▶ [EXERCISE DETAILS]: If a line of the data below contains the string "Collecties", copy it into your answer.

▶ [RECORDS FOR THIS TASK]:
==*==
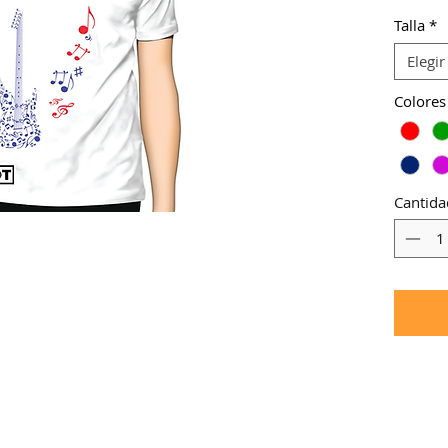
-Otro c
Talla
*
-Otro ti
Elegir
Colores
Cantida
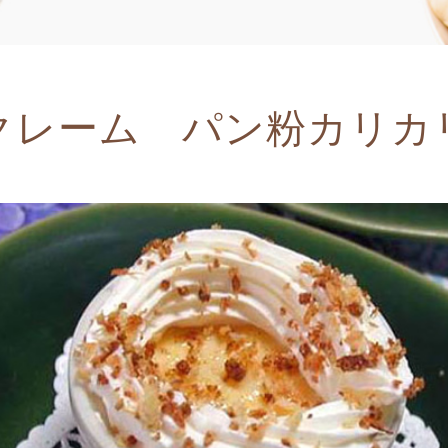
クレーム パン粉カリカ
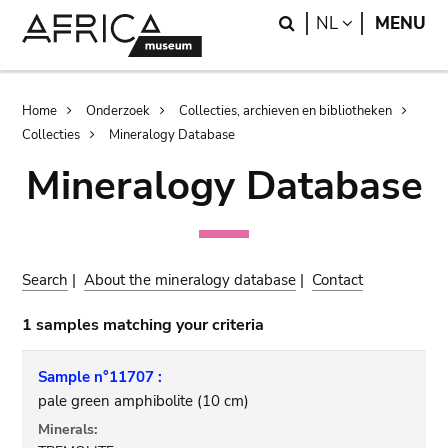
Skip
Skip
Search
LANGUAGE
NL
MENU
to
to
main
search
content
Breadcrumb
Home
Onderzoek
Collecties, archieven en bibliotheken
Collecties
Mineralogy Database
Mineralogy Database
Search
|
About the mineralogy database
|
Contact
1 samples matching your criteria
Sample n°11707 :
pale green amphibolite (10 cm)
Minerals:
==*==
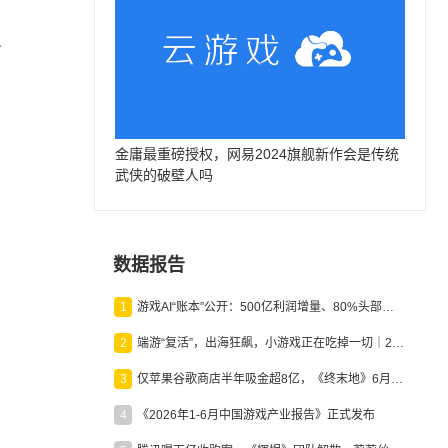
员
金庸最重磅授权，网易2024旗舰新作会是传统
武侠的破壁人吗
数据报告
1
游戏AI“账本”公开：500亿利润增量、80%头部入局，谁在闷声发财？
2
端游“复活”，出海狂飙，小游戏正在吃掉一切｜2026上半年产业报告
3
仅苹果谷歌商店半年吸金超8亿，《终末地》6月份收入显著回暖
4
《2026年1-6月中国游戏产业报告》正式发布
==*==
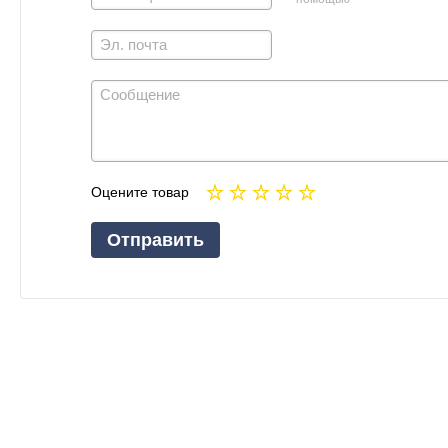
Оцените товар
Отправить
==*==
▶ [EXERCISE SOLUTION]:
Collecties, archieven en bibliotheken
Collecties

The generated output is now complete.